#### WHAT YOU SHOULD DO
Please say how many lines in the records below contain the word "Löwen", giving only the number.

· · ·

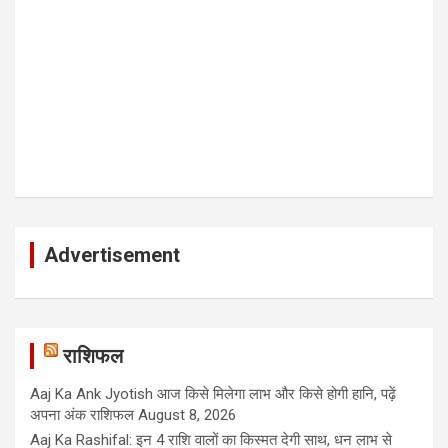
Advertisement
राशिफल
Aaj Ka Ank Jyotish आज किसे मिलेगा लाभ और किसे होगी हानि, पढ़ें
अपना अंक राशिफल
August 8, 2026
Aaj Ka Rashifal: इन 4 राशि वालों का किस्मत देगी साथ, धन लाभ से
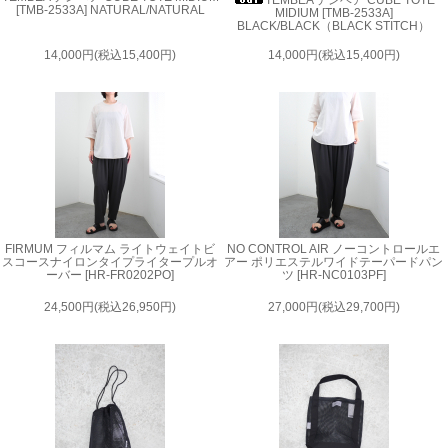
[TMB-2533A] NATURAL/NATURAL
MIDIUM [TMB-2533A]
BLACK/BLACK（BLACK STITCH）
14,000円(税込15,400円)
14,000円(税込15,400円)
FIRMUM フィルマム ライトウェイトビ
NO CONTROL AIR ノーコントロールエ
スコースナイロンタイプライタープルオ
アー ポリエステルワイドテーパードパン
ーバー [HR-FR0202PO]
ツ [HR-NC0103PF]
24,500円(税込26,950円)
27,000円(税込29,700円)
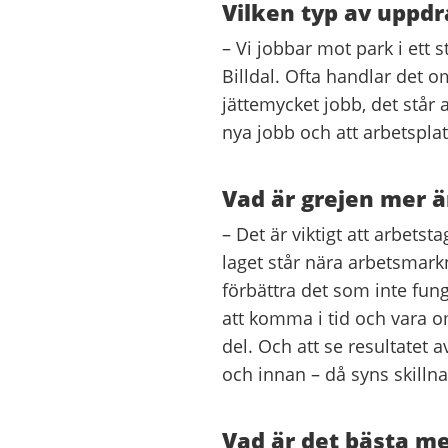
Vilken typ av uppdr
– Vi jobbar mot park i ett 
Billdal. Ofta handlar det 
jättemycket jobb, det står a
nya jobb och att arbetsplat
Vad är grejen mer ä
– Det är viktigt att arbets
laget står nära arbetsmark
förbättra det som inte fung
att komma i tid och vara o
del. Och att se resultatet a
och innan – då syns skillna
Vad är det bästa m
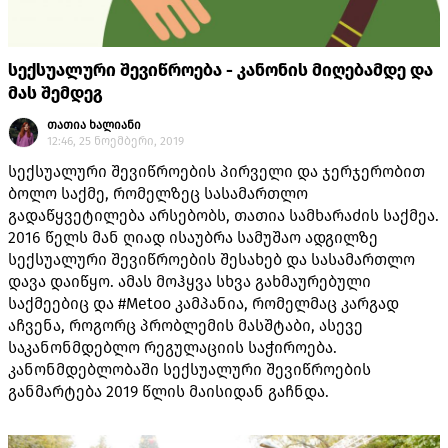
სექსუალური შევიწროება - კანონის მიღებამდე და
მას შემდეგ
თათია ხალიანი
12:46, 25 ნოემბერი, 2019
სექსუალური შევიწროების პირველი და ჯერჯერობით
ბოლო საქმე, რომელზეც სასამართლო
გადაწყვეტილება არსებობს, თათია სამხარაძის საქმეა.
2016 წელს მან ღიად ისაუბრა სამუშაო ადგილზე
სექსუალური შევიწროების შესახებ და სასამართლო
დავა დაიწყო. ამას მოჰყვა სხვა გახმაურებული
საქმეებიც და #Metoo კამპანია, რომელმაც კარგად
აჩვენა, როგორც პრობლემის მასშტაბი, ასევე
საკანონმდებლო რეგულაციის საჭიროება.
კანონმდებლობაში სექსუალური შევიწროების
განმარტება 2019 წლის მაისიდან გაჩნდა.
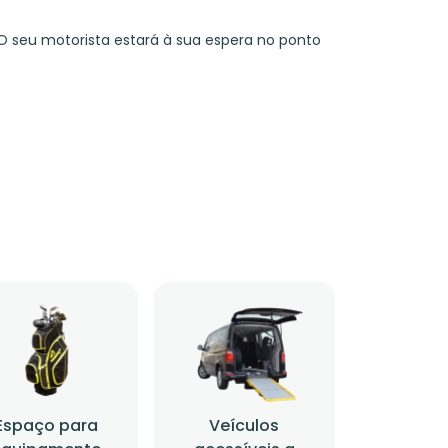
O seu motorista estará à sua espera no ponto
Espaço para
Veículos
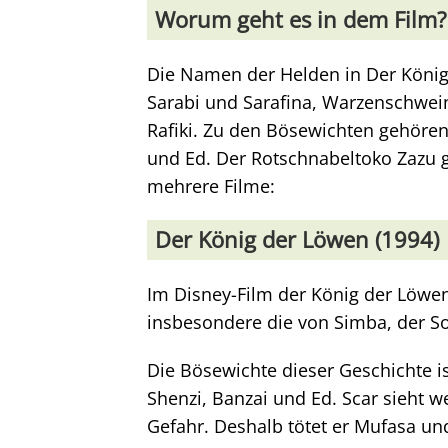
Worum geht es in dem Film?
Die Namen der Helden in Der König
Sarabi und Sarafina, Warzenschwe
Rafiki. Zu den Bösewichten gehören
und Ed. Der Rotschnabeltoko Zazu g
mehrere Filme:
Der König der Löwen (1994)
Im Disney-Film der König der Löwen
insbesondere die von Simba, der S
Die Bösewichte dieser Geschichte i
Shenzi, Banzai und Ed. Scar sieht 
Gefahr. Deshalb tötet er Mufasa und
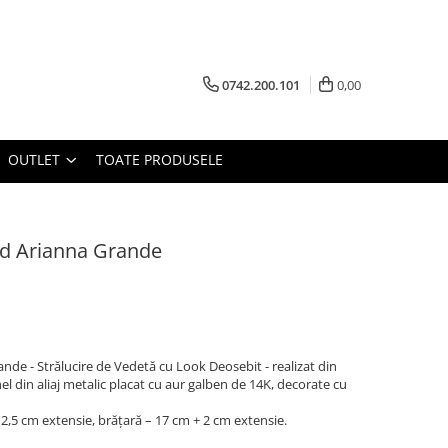
0742.200.101
0,00
OUTLET
TOATE PRODUSELE
old Arianna Grande
ande - Strălucire de Vedetă cu Look Deosebit - realizat din
 inel din aliaj metalic placat cu aur galben de 14K, decorate cu
 2,5 cm extensie, brățară – 17 cm + 2 cm extensie.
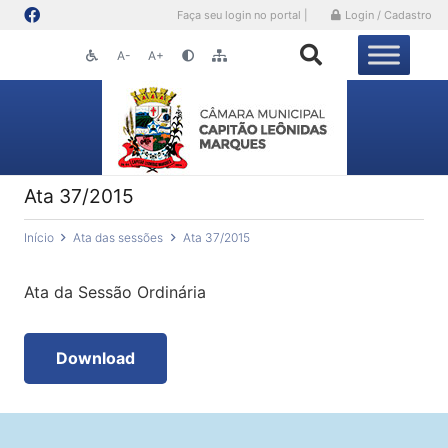
Faça seu login no portal |
Login / Cadastro
A-
A+
Ata 37/2015
Início
Ata das sessões
Ata 37/2015
Ata da Sessão Ordinária
Download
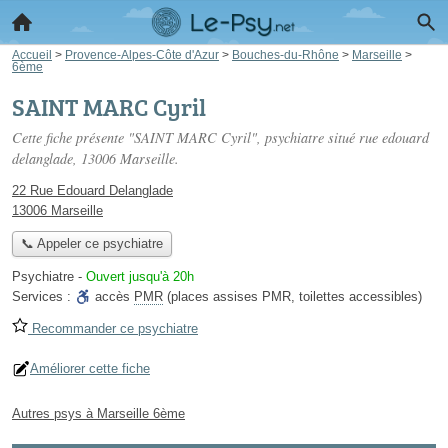
Accueil
>
Provence-Alpes-Côte d'Azur
>
Bouches-du-Rhône
>
Marseille
>
6ème
SAINT MARC Cyril
Cette fiche présente "SAINT MARC Cyril", psychiatre situé
rue edouard
delanglade
, 13006 Marseille.
22 Rue Edouard Delanglade
13006 Marseille
📞 Appeler ce psychiatre
Psychiatre
-
Ouvert jusqu'à 20h
Services :
accès
PMR
(places assises PMR, toilettes accessibles)
Recommander ce psychiatre
Améliorer cette fiche
Autres psys à Marseille 6ème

· · ·

#### EXERCISE ANSWER
2